• _WHAT YOU NEED TO DO_
1 - Render this sentence from the Spring Cloud Gateway timeout text in Spanish: "Per-route timeout settings also didn't work."
2 - Carry the Spring Cloud Gateway timeout text forward from the point where it ends.

I wonder why netty exception is overwritten by java.util.concurrent.TimeoutException with 1000ms interval. I tried to set spring.cloud.gateway.httpclient.connect-timeout and spring.cloud.gateway.httpclient.response-timeout to bigger values, but it didn't change the result. Per-route timeout settings also didn't work.


Solution

  • For me I just used the following time-limiter configuration:

    resilience4j:
       timelimiter:
         configs:
           default:
             timeout-duration: 5s
             cancel-running-future: false
    

    or

    @Bean
    public TimeLimiterRegistry timeLimiterRegistry() {
       return TimeLimiterRegistry.of(TimeLimiterConfig.custom()
                .timeoutDuration(Duration.ofSeconds(5))

• _ITEMS_
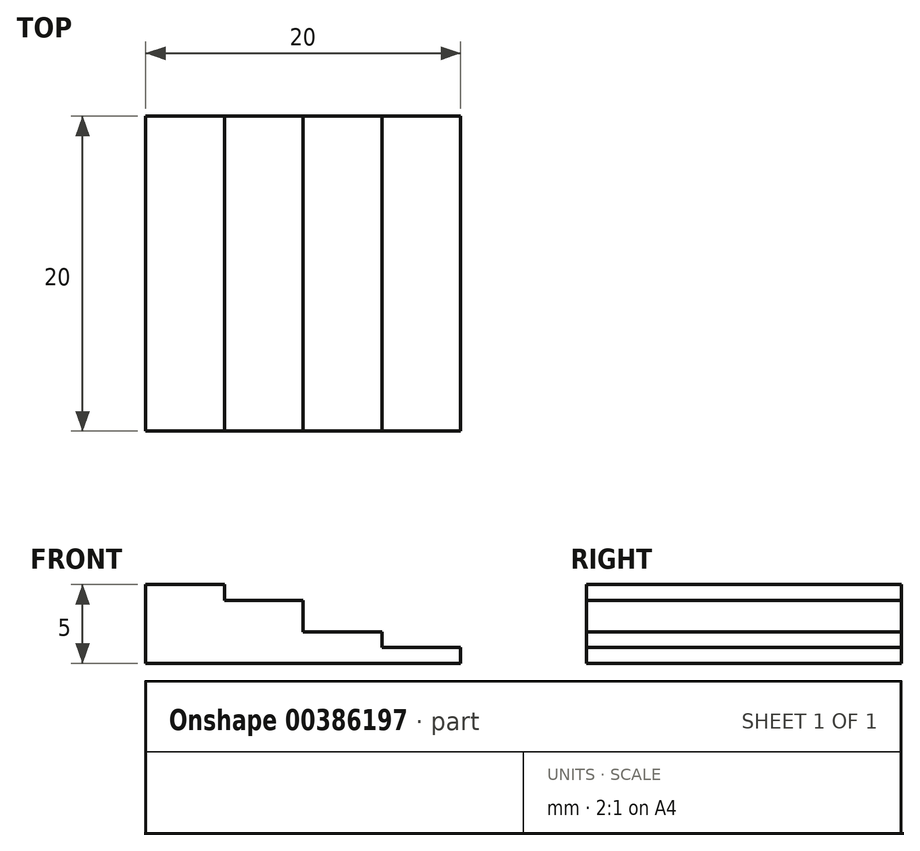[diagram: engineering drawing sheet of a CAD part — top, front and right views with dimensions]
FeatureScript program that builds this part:
annotation { "Feature Type Name" : "Feature", "Feature Type Description" : "" }
export const myFeature = defineFeature(function(context is Context, id is Id, definition is map)
    precondition{}
    {
        {
            var Q0;
            Q0=qCreatedBy(makeId("Top.planeOp"),FACE);
            var sketch = newSketch(context, id + "F0", { "sketchPlane" : qUnion([Q0])});
            skLineSegment(sketch, "E0.bottom", {"start": v(0, 0) * mm, "end": v(5, 0) * mm});
            skLineSegment(sketch, "E0.top", {"start": v(0, 20) * mm, "end": v(5, 20) * mm});
            skLineSegment(sketch, "E0.left", {"start": v(0, 0) * mm, "end": v(0, 20) * mm});
            skLineSegment(sketch, "E0.right", {"start": v(5, 0) * mm, "end": v(5, 20) * mm});
            skLineSegment(sketch, "E1.bottom", {"start": v(5, 0) * mm, "end": v(10, 0) * mm});
            skLineSegment(sketch, "E1.top", {"start": v(5, 20) * mm, "end": v(10, 20) * mm});
            skLineSegment(sketch, "E1.right", {"start": v(10, 0) * mm, "end": v(10, 20) * mm});
            skLineSegment(sketch, "E2.bottom", {"start": v(10, 0) * mm, "end": v(15, 0) * mm});
            skLineSegment(sketch, "E2.top", {"start": v(10, 20) * mm, "end": v(15, 20) * mm});
            skLineSegment(sketch, "E2.right", {"start": v(15, 0) * mm, "end": v(15, 20) * mm});
            skLineSegment(sketch, "E3.bottom", {"start": v(15, 0) * mm, "end": v(20, 0) * mm});
            skLineSegment(sketch, "E3.top", {"start": v(15, 20) * mm, "end": v(20, 20) * mm});
            skLineSegment(sketch, "E3.right", {"start": v(20, 0) * mm, "end": v(20, 20) * mm});
            skSolve(sketch);
        }
        {
            var Q0;
            Q0=makeQuery(id+"F0.imprint","IMPRINT",FACE,{"disambiguationData":[TD([[makeQuery(id+"F0.imprint","IMPRINT",EDGE,{"derivedFrom":sQuery(id+"F0.wireOp",EDGE,"E0.bottom")}),1.0]])]});
            extrude(context, id + "F1", {"entities" : qUnion([Q0]), "depth" : 5 * mm, "offsetDistance" : 25 * mm});
        }
        {
            var Q0;
            Q0=makeQuery(id+"F0.imprint","IMPRINT",FACE,{"disambiguationData":[TD([[makeQuery(id+"F0.imprint","IMPRINT",EDGE,{"derivedFrom":sQuery(id+"F0.wireOp",EDGE,"E1.bottom")}),1.0]])]});
            extrude(context, id + "F2", {"entities" : qUnion([Q0]), "operationType" : NewBodyOperationType.ADD, "depth" : 4 * mm, "offsetDistance" : 25 * mm});
        }
        {
            var Q0;
            Q0=makeQuery(id+"F0.imprint","IMPRINT",FACE,{"disambiguationData":[TD([[makeQuery(id+"F0.imprint","IMPRINT",EDGE,{"derivedFrom":sQuery(id+"F0.wireOp",EDGE,"E2.bottom")}),1.0]])]});
            extrude(context, id + "F3", {"entities" : qUnion([Q0]), "operationType" : NewBodyOperationType.ADD, "depth" : 2 * mm, "offsetDistance" : 25 * mm});
        }
        {
            var Q0;
            Q0=makeQuery(id+"F0.imprint","IMPRINT",FACE,{"disambiguationData":[TD([[makeQuery(id+"F0.imprint","IMPRINT",EDGE,{"derivedFrom":sQuery(id+"F0.wireOp",EDGE,"E3.bottom")}),1.0]])]});
            extrude(context, id + "F4", {"entities" : qUnion([Q0]), "operationType" : NewBodyOperationType.ADD, "depth" : 1 * mm, "offsetDistance" : 25 * mm});
        }
    });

• _RESULTS OF THE TASKS_
1 - La configuración de tiempo de espera por ruta tampoco funcionó.

2 -
                .cancelRunningFuture(false)
                .build());
    }
    

    or

    @Bean
    public Customizer<ReactiveResilience4JCircuitBreakerFactory> defaultCustomizer() {
        return factory -> factory.configureDefault(id -> new Resilience4JConfigBuilder(id)
                .timeLimiterConfig(TimeLimiterConfig.custom()
                        .timeoutDuration(Duration.ofSeconds(5))
                        .cancelRunningFuture(false)
                        .build())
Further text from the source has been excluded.